「奈良の鹿 第一言語は 中国語」、これは、新型コロナ流行前に、奈良公園で作った川柳です。
奈良公園の鹿たちは、鹿せんべいをたくさん貰うためには、中国語が分からなければいけませんでした。鹿慣れしている日本人より、鹿にせんべいを与えるのは、中国語を話す観光客が多かったのです。
8月初め久しぶりに奈良公園に行きました。猛暑にもかかわらず、外国人観光客は結構多く、中国語もよく聞かれました。
でも、以前のようにほとんどの観光客が中国語を話すというような状況ではありませんでした。また現在、中国は、日本への団体旅行を認めていないので、中国人観光客が急激に増えることもないようです。
そこで、奈良公園の鹿たちは、せんべいを確実に貰い続けるために、言語の国際分散が必要になったというわけです。

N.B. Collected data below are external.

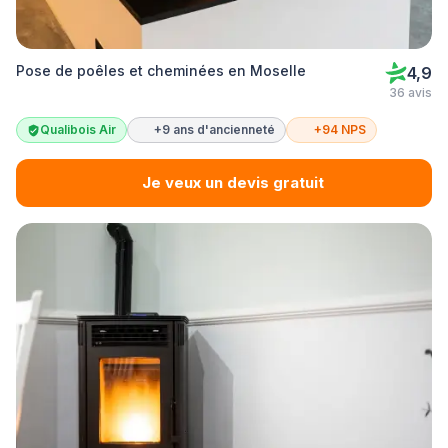
Pose de poêles et cheminées en Moselle
4,9
36 avis
Qualibois Air
+9 ans d'ancienneté
+94 NPS
Je veux un devis gratuit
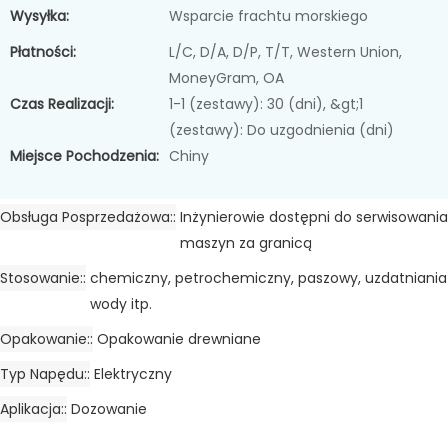
Wysyłka:
Wsparcie frachtu morskiego
Płatności:
L/C, D/A, D/P, T/T, Western Union,
MoneyGram, OA
Czas Realizacji:
1-1 (zestawy): 30 (dni), &gt;1
(zestawy): Do uzgodnienia (dni)
Miejsce Pochodzenia:
Chiny
Obsługa Posprzedażowa:
Inżynierowie dostępni do serwisowania
maszyn za granicą
Stosowanie:
chemiczny, petrochemiczny, paszowy, uzdatniania
wody itp.
Opakowanie:
Opakowanie drewniane
Typ Napędu:
Elektryczny
Aplikacja:
Dozowanie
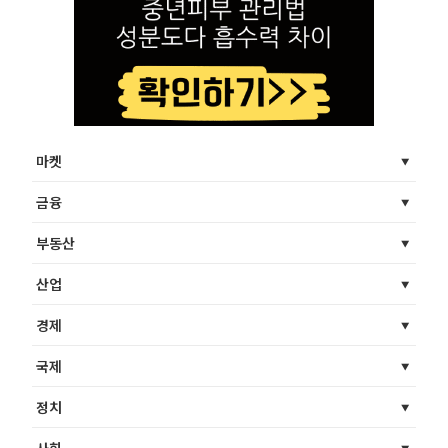
마켓
금융
부동산
산업
경제
국제
정치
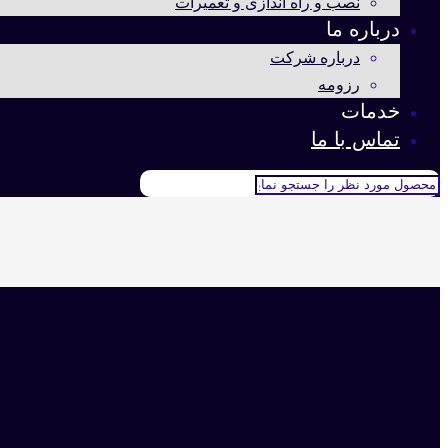
نصب و راه اندازی و تعمیرات
درباره ما
درباره شرکت
رزومه
خدمات
تماس با ما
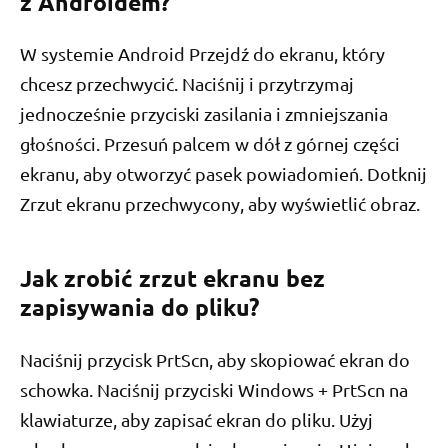
z Androidem?
W systemie Android Przejdź do ekranu, który
chcesz przechwycić. Naciśnij i przytrzymaj
jednocześnie przyciski zasilania i zmniejszania
głośności. Przesuń palcem w dół z górnej części
ekranu, aby otworzyć pasek powiadomień. Dotknij
Zrzut ekranu przechwycony, aby wyświetlić obraz.
Jak zrobić zrzut ekranu bez
zapisywania do pliku?
Naciśnij przycisk PrtScn, aby skopiować ekran do
schowka. Naciśnij przyciski Windows + PrtScn na
klawiaturze, aby zapisać ekran do pliku. Użyj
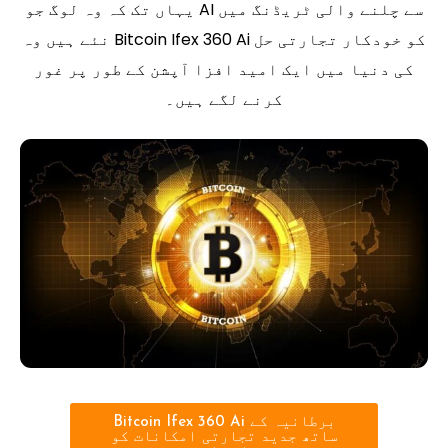
یہاں تک کہ وہ لوگ جو AI سے چلنے والی ٹریڈنگ میں
نئے ہیں وہ Bitcoin Ifex 360 Ai کو خودکار تجارتی حل
کی دنیا میں ایک امید افزا آپشن کے طور پر غور
کرنے لگے ہیں۔
Bitcoin Ifex 360 Ai برطانیہ کے
ساتھ جدید تجارتی امکانات کو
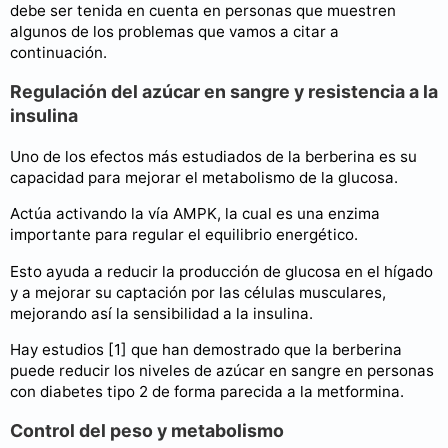
debe ser tenida en cuenta en personas que muestren
algunos de los problemas que vamos a citar a
continuación.
Regulación del azúcar en sangre y resistencia a la
insulina
Uno de los efectos más estudiados de la berberina es su
capacidad para mejorar el metabolismo de la glucosa.
Actúa activando la vía AMPK, la cual es una enzima
importante para regular el equilibrio energético.
Esto ayuda a reducir la producción de glucosa en el hígado
y a mejorar su captación por las células musculares,
mejorando así la sensibilidad a la insulina.
Hay estudios [1] que han demostrado que la berberina
puede reducir los niveles de azúcar en sangre en personas
con diabetes tipo 2 de forma parecida a la metformina.
Control del peso y metabolismo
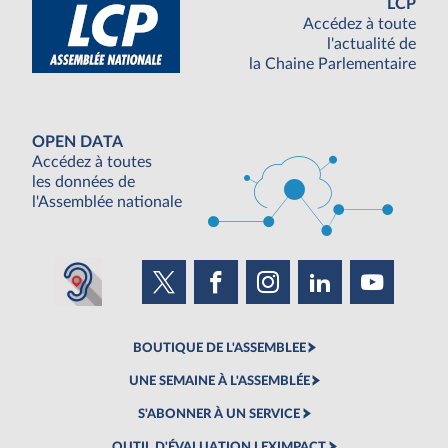
LCP
Accédez à toute
l'actualité de
la Chaine Parlementaire
OPEN DATA
Accédez à toutes
les données de
l'Assemblée nationale
BOUTIQUE DE L'ASSEMBLEE
UNE SEMAINE À L'ASSEMBLÉE
S'ABONNER À UN SERVICE
OUTIL D'ÉVALUATION LEXIMPACT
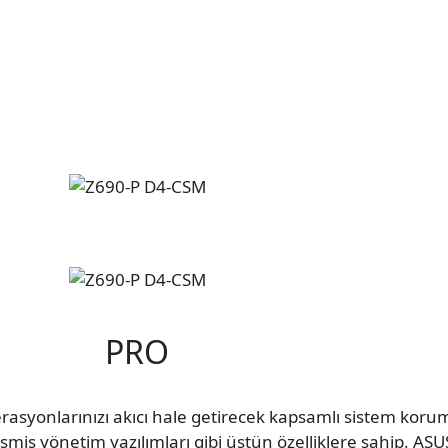
PRO
syonlarınızı akıcı hale getirecek kapsamlı sistem koruma
elişmiş yönetim yazılımları gibi üstün özelliklere sahip. 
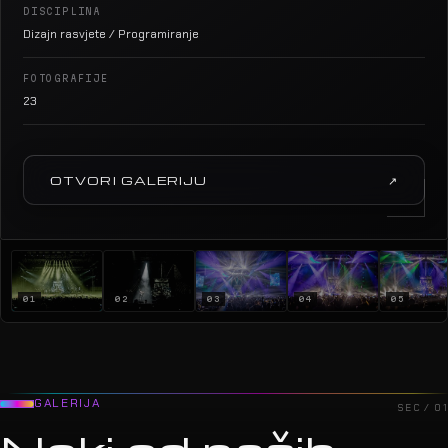
DISCIPLINA
Dizajn rasvjete / Programiranje
FOTOGRAFIJE
23
OTVORI GALERIJU
↗
01
02
03
04
05
GALERIJA
SEC / 01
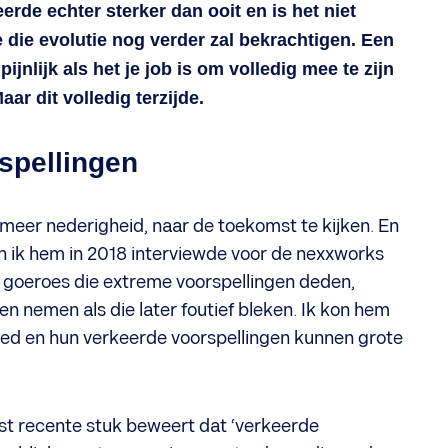
eerde echter sterker dan ooit en is het niet
die evolutie nog verder zal bekrachtigen. Een
pijnlijk als het je job is om volledig mee te zijn
ar dit volledig terzijde.
spellingen
meer nederigheid, naar de toekomst te kijken. En
en ik hem in 2018 interviewde voor de nexxworks
ss goeroes die extreme voorspellingen deden,
en nemen als die later foutief bleken. Ik kon hem
vloed en hun verkeerde voorspellingen kunnen grote
eest recente stuk beweert dat ‘verkeerde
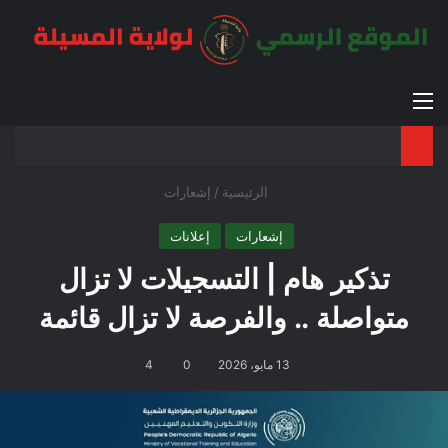
القائمة
بح
الوضع ا
الرئيسية
/
إشعارات
إشعارات
إعلانات
تذكير هام | التسجيلات لا تزال
متواصلة .. والفرصة لا تزال قائمة
13 مايو، 2026
0
4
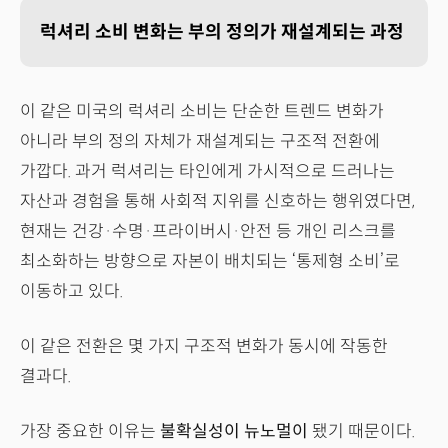
럭셔리 소비 변화는 부의 정의가 재설계되는 과정
이 같은 미국의 럭셔리 소비는 단순한 트렌드 변화가
아니라 부의 정의 자체가 재설계되는 구조적 전환에
가깝다. 과거 럭셔리는 타인에게 가시적으로 드러나는
자산과 경험을 통해 사회적 지위를 신호하는 행위였다면,
현재는 건강·수명·프라이버시·안전 등 개인 리스크를
최소화하는 방향으로 자본이 배치되는 ‘통제형 소비’로
이동하고 있다.
이 같은 전환은 몇 가지 구조적 변화가 동시에 작동한
결과다.
가장 중요한 이유는
불확실성이 뉴노멀이
됐기 때문이다.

人間の世界でも、コロナ禍の間、コロナ対策としてロックダウン(日本では緊急事態宣言)が行われたほか、ロシアのウクライナ侵攻、世界的インフレと各国中央銀行による金利引き上げなどがありました。
コロナが蔓延し始めた令和2年1月から現在までに、それまで想定もしていなかった事象が起き、世界の状況は大きく変化しています。
また、日本でも長年続いたデフレからインフレに移行しつつあります。
一方で、コロナ対応で各国政府が大幅に財政支出を増やしたこともあり、金融資産価格は大きく変動しましたが、結果的には順調です。実際、私が投資の目安としている二つのETF(上場投資信託)は、この3年7か月間に、日経225は40%、MSCIコクサイ(日本を除く先進国株式に投資)は71%と、ともに上昇しています。
現在、コロナは、ほぼ収束しましたが、なお先行きの見えないロシアのウクライナ侵攻、米中対立の激化、台湾有事懸念など多くのリスク要因があり、それらは、日本にも大きな影響を与えることは間違いないと思われます。
一方で、日本のインフレ傾向が今後も続くとすれば、低金利の預金だけでは将来的な資産保全に対応しきれません。
従って、リスク要因は数多くあるものの、今後の資産運用も、適切な資産配分によりリスクを抑えながら、株式主体の国際分散投資を長期目線で行うしかないのではと思います。